Cette modification unilatérale s'analysant en un retrait partiel de l'autorisation, peut être effectuée uniquement dans le délai de retrait de 4 mois à compter de la date de l'autorisation de construire.
Conseil d'Etat, 3 novembre 2006 – Rép. Def. n°9. art. 38585 p. 705s
PERMIS DE CONSTRUIRE
PC – recours obligatoire à un architecte – calcul de la SHON – prise en compte des surfaces existantes – oui
« Dès lors que les travaux qui font l’objet du permis de construire portent sur une superficie totale de plancher hors œuvre nette supérieure à 170 m2, le permis ayant pour objet d’autoriser de tels travaux ne peut être délivré qu’au vu d’un projet établi par un architecte ». Pour apprécier l’obligation de recourir à un architecte, le juge administratif prend en compte les surfaces existantes. En l’espèce, la surface de plancher initial était de 201 m2 mais l’extension du bâtiment portait sur 128 m2, soit un seuil inférieur au 170 m2 fixé pour l’obligation de recourir à un architecte. Compte tenu des surfaces existantes, le recours à l’architecte était obligatoire.
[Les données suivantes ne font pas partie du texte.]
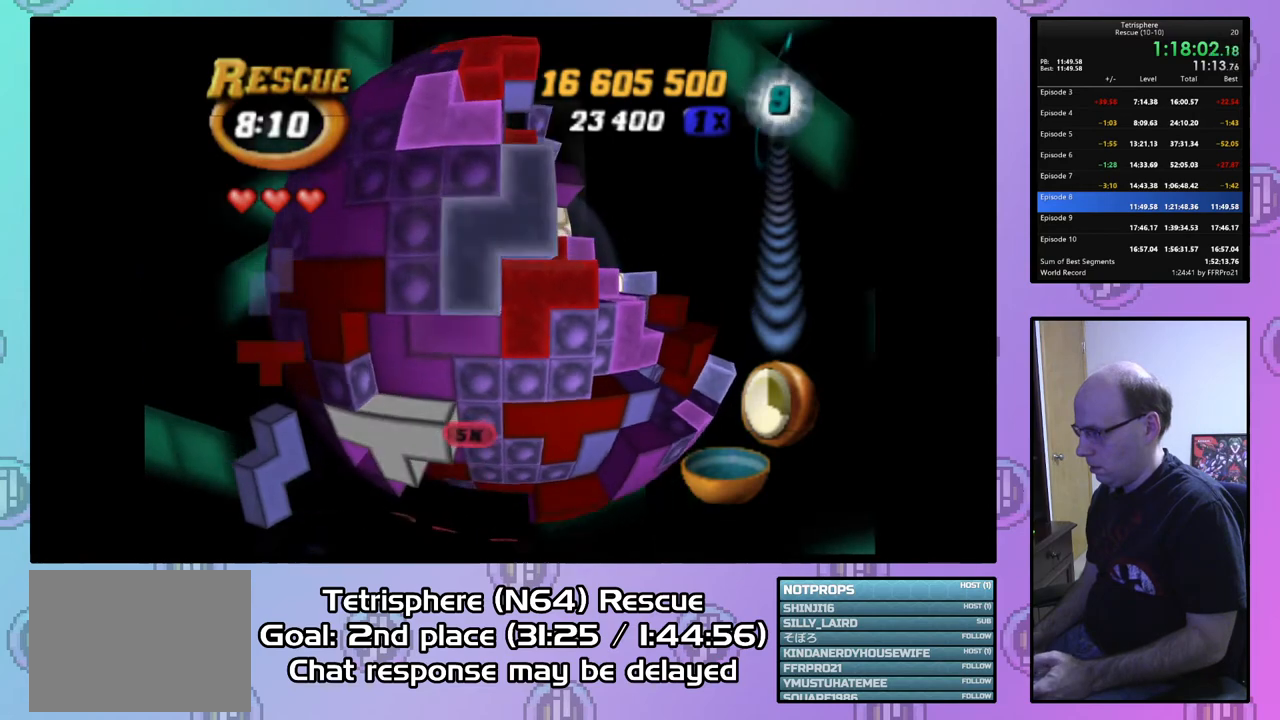
{"buttons": ["SQUARE", "DPAD_RIGHT"], "right_stick": "center", "events": [[400, "DPAD_UP", "up"]]}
CE, 30.05.2007, M. Jacky, JCP A n°24, 11.07.2007 n°587
PC – retrait – conséquences de l’annulation du retrait – formalités d’affichage
« Lorsqu’un permis de construire ayant fait l’objet des formalités de publicité requises par l’article R.421-39 du Code de l’urbanisme est retiré dans le délai de recours contentieux et que ce retrait est annulé, le permis initial est rétabli à compter de la lecture de la décision juridictionnelle prononçant cette annulation ; (…) le délai de recours contentieux à l’encontre d’un permis ainsi rétabli court à nouveau à l’égard des tiers à compter de la plus tardive des deux dates relatives au premier jour d’une période continue d’affichage, postérieure à cette annulation, en mairie ou sur le terrain ».
En cas d’annulation contentieuse d’un retrait de permis de construire, il est nécessaire de procéder à nouveau aux formalités de publicité pour faire courir les délais de recours contentieux à l’égard du permis rétabli. Notons qu’à compter de l’entrée en vigueur de la réforme des autorisations de construire fixée au 1er octobre 2007, l’affichage sur le terrain sera suffisant pour faire courir les délais de recours.
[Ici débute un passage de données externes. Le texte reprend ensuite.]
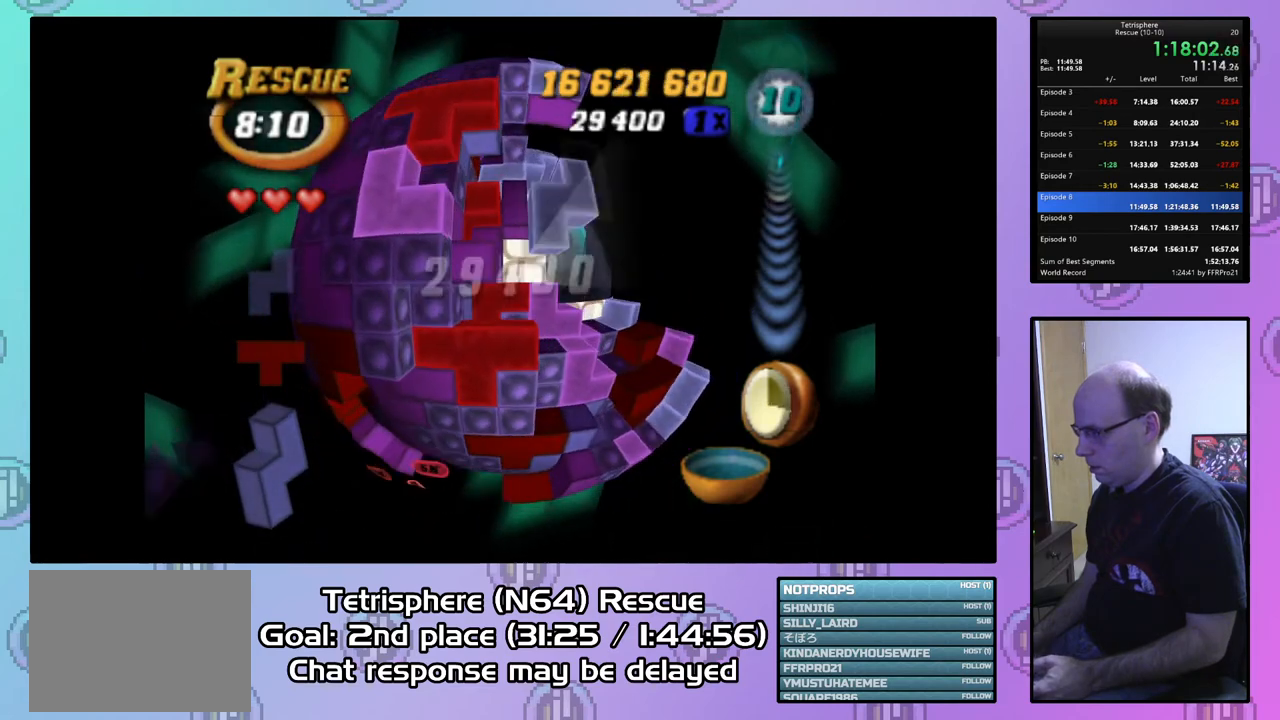
{"buttons": ["SQUARE", "DPAD_DOWN"], "right_stick": "center", "events": [[267, "DPAD_DOWN", "down"], [267, "DPAD_RIGHT", "up"], [433, "DPAD_DOWN", "up"], [500, "DPAD_DOWN", "down"]]}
CE, 06.04.2007, Bernard A., n°071745, Construction-urbanisme mai 2007, n°108
POS – PLU
POS – classement – document graphique imprécis – recherche d’autres indices – oui
Lorsque le classement d’une parcelle dans une zone est insuffisamment définie au document graphique, il appartient au juge du fond de rechercher si de classement ne peut, « à défaut d’indication dans le POS et ses documents graphiques, être raisonnablement déduit de l’intention des auteurs du plan, compte tenu notamment de la configuration des lieux ».
En l’espèce, les documents graphiques du POS étaient imprécis en raison de la présence d’un cartouche délimité par un épais trait noir renvoyant à des plans plus précis pour la partie en cause du territoire communal dans laquelle se rejoignaient trois zones. La délimitation ne pouvait être déduite de la configuration des lieux. En conséquence, les dispositions de la zone ND ne pouvaient pas être opposées au pétitionnaire. Les dispositions de la zone la plus contraignante sont donc écartées en cas d’imprécision du POS.
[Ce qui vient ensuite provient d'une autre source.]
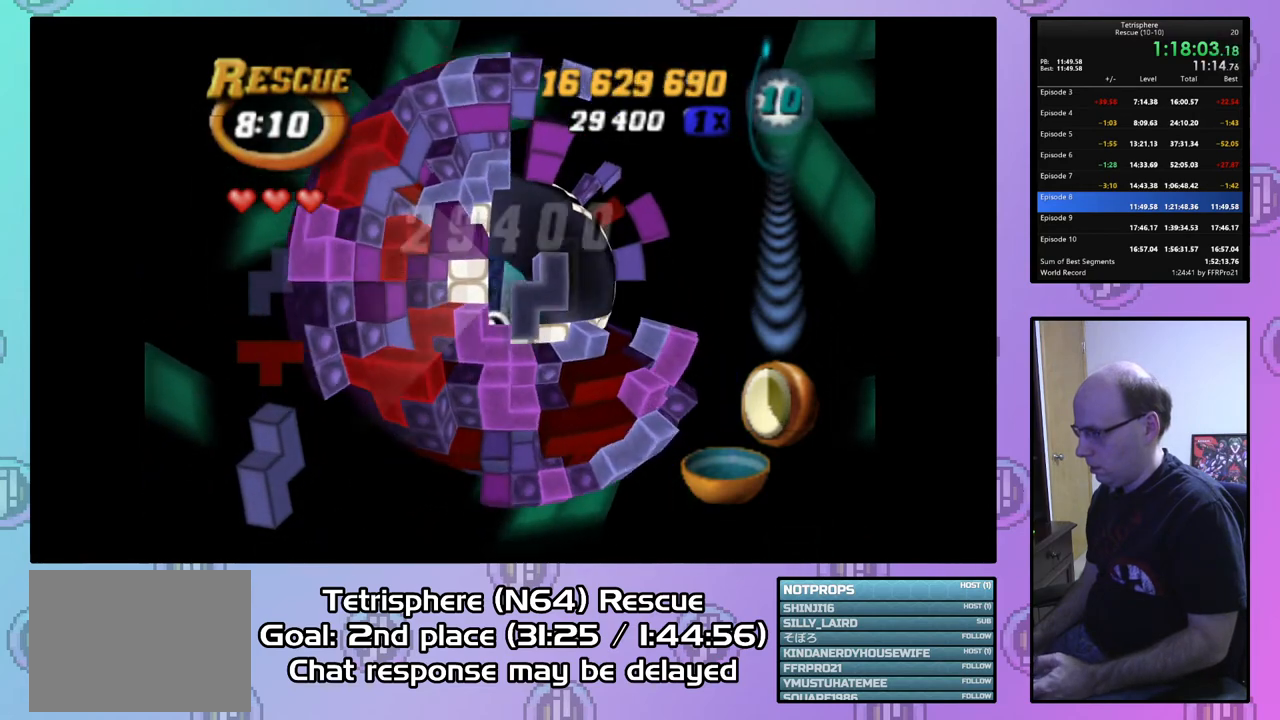
{"buttons": ["SQUARE", "DPAD_RIGHT"], "right_stick": "center", "events": [[100, "DPAD_DOWN", "up"], [267, "DPAD_RIGHT", "down"], [367, "DPAD_RIGHT", "up"], [467, "DPAD_RIGHT", "down"]]}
CE, 10.11.2006, Cne de Planguenoual, n°279973, BJDU 1/2007, p.60
POS – non application d’un règlement illégal – exception de l’article L.600-1
Lorsque le Maire est saisi d’une demande de permis de construire ou de certificat d’urbanisme, il est tenu lorsqu’il statue après l’expiration du délai de 6 mois à compter de sa prise d’effet, de se fonder sur le document d’urbanisme en vigueur dès lors que sa légalité n’est affectée que par des vices de procédure ou de forme au sens des dispositions de l’article L.600-1.
Les dispositions d’un POS qui comporte un rapport de présentation insuffisant ne peuvent donc être écartées après un délai de 6 mois dès lors que cette illégalité relève d’un vice de forme.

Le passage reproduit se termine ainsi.